INSTRUCTION: Rewrite every line of the material below as a numbered list, leaving out any blank lines.

INPUT DATA:
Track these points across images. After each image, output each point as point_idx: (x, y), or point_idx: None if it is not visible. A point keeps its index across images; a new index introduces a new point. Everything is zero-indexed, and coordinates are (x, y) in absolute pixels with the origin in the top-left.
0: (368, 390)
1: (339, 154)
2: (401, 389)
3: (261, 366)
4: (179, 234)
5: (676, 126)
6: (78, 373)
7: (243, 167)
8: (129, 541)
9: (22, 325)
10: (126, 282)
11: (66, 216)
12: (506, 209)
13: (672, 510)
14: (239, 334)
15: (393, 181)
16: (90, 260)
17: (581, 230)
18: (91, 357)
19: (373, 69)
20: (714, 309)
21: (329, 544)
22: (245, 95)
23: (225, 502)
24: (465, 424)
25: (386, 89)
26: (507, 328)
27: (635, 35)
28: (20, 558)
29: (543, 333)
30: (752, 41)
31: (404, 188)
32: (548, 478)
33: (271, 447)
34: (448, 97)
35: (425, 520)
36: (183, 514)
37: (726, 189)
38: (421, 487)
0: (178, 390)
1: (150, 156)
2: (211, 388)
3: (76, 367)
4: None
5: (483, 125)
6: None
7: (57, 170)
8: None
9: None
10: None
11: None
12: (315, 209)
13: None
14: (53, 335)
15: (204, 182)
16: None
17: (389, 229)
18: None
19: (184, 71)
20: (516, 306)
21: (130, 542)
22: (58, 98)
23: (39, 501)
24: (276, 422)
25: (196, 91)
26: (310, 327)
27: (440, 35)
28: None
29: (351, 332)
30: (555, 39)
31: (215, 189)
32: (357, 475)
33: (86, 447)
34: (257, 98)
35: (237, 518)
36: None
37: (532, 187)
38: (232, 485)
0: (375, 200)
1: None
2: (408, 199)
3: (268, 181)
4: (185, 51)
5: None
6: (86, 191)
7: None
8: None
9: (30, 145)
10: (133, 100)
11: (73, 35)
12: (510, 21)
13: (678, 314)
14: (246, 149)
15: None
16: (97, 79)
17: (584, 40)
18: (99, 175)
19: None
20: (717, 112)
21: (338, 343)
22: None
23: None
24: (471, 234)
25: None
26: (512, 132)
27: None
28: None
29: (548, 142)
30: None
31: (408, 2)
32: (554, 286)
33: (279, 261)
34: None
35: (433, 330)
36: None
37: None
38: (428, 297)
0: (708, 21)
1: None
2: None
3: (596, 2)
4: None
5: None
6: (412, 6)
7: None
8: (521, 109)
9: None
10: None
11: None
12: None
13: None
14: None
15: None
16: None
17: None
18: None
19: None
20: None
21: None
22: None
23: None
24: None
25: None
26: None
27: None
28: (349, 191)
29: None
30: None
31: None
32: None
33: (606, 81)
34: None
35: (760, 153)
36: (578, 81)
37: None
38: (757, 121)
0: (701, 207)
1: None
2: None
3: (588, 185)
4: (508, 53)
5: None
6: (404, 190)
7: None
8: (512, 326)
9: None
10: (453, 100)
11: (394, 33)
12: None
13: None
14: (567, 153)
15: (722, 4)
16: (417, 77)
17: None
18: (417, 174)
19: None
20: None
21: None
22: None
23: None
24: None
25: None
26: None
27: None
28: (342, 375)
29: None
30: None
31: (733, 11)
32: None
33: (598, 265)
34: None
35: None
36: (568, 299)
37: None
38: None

TASK SOLUTION:
1. Track these points across images. After each image, output each point as point_idx: (x, y), or point_idx: None if it is not visible. A point keeps its index across images; a new index introduces a new point. Everything is zero-indexed, and coordinates are (x, y) in absolute pixels with the origin in the top-left.
2. 0: (368, 390)
3. 1: (339, 154)
4. 2: (401, 389)
5. 3: (261, 366)
6. 4: (179, 234)
7. 5: (676, 126)
8. 6: (78, 373)
9. 7: (243, 167)
10. 8: (129, 541)
11. 9: (22, 325)
12. 10: (126, 282)
13. 11: (66, 216)
14. 12: (506, 209)
15. 13: (672, 510)
16. 14: (239, 334)
17. 15: (393, 181)
18. 16: (90, 260)
19. 17: (581, 230)
20. 18: (91, 357)
21. 19: (373, 69)
22. 20: (714, 309)
23. 21: (329, 544)
24. 22: (245, 95)
25. 23: (225, 502)
26. 24: (465, 424)
27. 25: (386, 89)
28. 26: (507, 328)
29. 27: (635, 35)
30. 28: (20, 558)
31. 29: (543, 333)
32. 30: (752, 41)
33. 31: (404, 188)
34. 32: (548, 478)
35. 33: (271, 447)
36. 34: (448, 97)
37. 35: (425, 520)
38. 36: (183, 514)
39. 37: (726, 189)
40. 38: (421, 487)
41. 0: (178, 390)
42. 1: (150, 156)
43. 2: (211, 388)
44. 3: (76, 367)
45. 4: None
46. 5: (483, 125)
47. 6: None
48. 7: (57, 170)
49. 8: None
50. 9: None
51. 10: None
52. 11: None
53. 12: (315, 209)
54. 13: None
55. 14: (53, 335)
56. 15: (204, 182)
57. 16: None
58. 17: (389, 229)
59. 18: None
60. 19: (184, 71)
61. 20: (516, 306)
62. 21: (130, 542)
63. 22: (58, 98)
64. 23: (39, 501)
65. 24: (276, 422)
66. 25: (196, 91)
67. 26: (310, 327)
68. 27: (440, 35)
69. 28: None
70. 29: (351, 332)
71. 30: (555, 39)
72. 31: (215, 189)
73. 32: (357, 475)
74. 33: (86, 447)
75. 34: (257, 98)
76. 35: (237, 518)
77. 36: None
78. 37: (532, 187)
79. 38: (232, 485)
80. 0: (375, 200)
81. 1: None
82. 2: (408, 199)
83. 3: (268, 181)
84. 4: (185, 51)
85. 5: None
86. 6: (86, 191)
87. 7: None
88. 8: None
89. 9: (30, 145)
90. 10: (133, 100)
91. 11: (73, 35)
92. 12: (510, 21)
93. 13: (678, 314)
94. 14: (246, 149)
95. 15: None
96. 16: (97, 79)
97. 17: (584, 40)
98. 18: (99, 175)
99. 19: None
100. 20: (717, 112)
101. 21: (338, 343)
102. 22: None
103. 23: None
104. 24: (471, 234)
105. 25: None
106. 26: (512, 132)
107. 27: None
108. 28: None
109. 29: (548, 142)
110. 30: None
111. 31: (408, 2)
112. 32: (554, 286)
113. 33: (279, 261)
114. 34: None
115. 35: (433, 330)
116. 36: None
117. 37: None
118. 38: (428, 297)
119. 0: (708, 21)
120. 1: None
121. 2: None
122. 3: (596, 2)
123. 4: None
124. 5: None
125. 6: (412, 6)
126. 7: None
127. 8: (521, 109)
128. 9: None
129. 10: None
130. 11: None
131. 12: None
132. 13: None
133. 14: None
134. 15: None
135. 16: None
136. 17: None
137. 18: None
138. 19: None
139. 20: None
140. 21: None
141. 22: None
142. 23: None
143. 24: None
144. 25: None
145. 26: None
146. 27: None
147. 28: (349, 191)
148. 29: None
149. 30: None
150. 31: None
151. 32: None
152. 33: (606, 81)
153. 34: None
154. 35: (760, 153)
155. 36: (578, 81)
156. 37: None
157. 38: (757, 121)
158. 0: (701, 207)
159. 1: None
160. 2: None
161. 3: (588, 185)
162. 4: (508, 53)
163. 5: None
164. 6: (404, 190)
165. 7: None
166. 8: (512, 326)
167. 9: None
168. 10: (453, 100)
169. 11: (394, 33)
170. 12: None
171. 13: None
172. 14: (567, 153)
173. 15: (722, 4)
174. 16: (417, 77)
175. 17: None
176. 18: (417, 174)
177. 19: None
178. 20: None
179. 21: None
180. 22: None
181. 23: None
182. 24: None
183. 25: None
184. 26: None
185. 27: None
186. 28: (342, 375)
187. 29: None
188. 30: None
189. 31: (733, 11)
190. 32: None
191. 33: (598, 265)
192. 34: None
193. 35: None
194. 36: (568, 299)
195. 37: None
196. 38: None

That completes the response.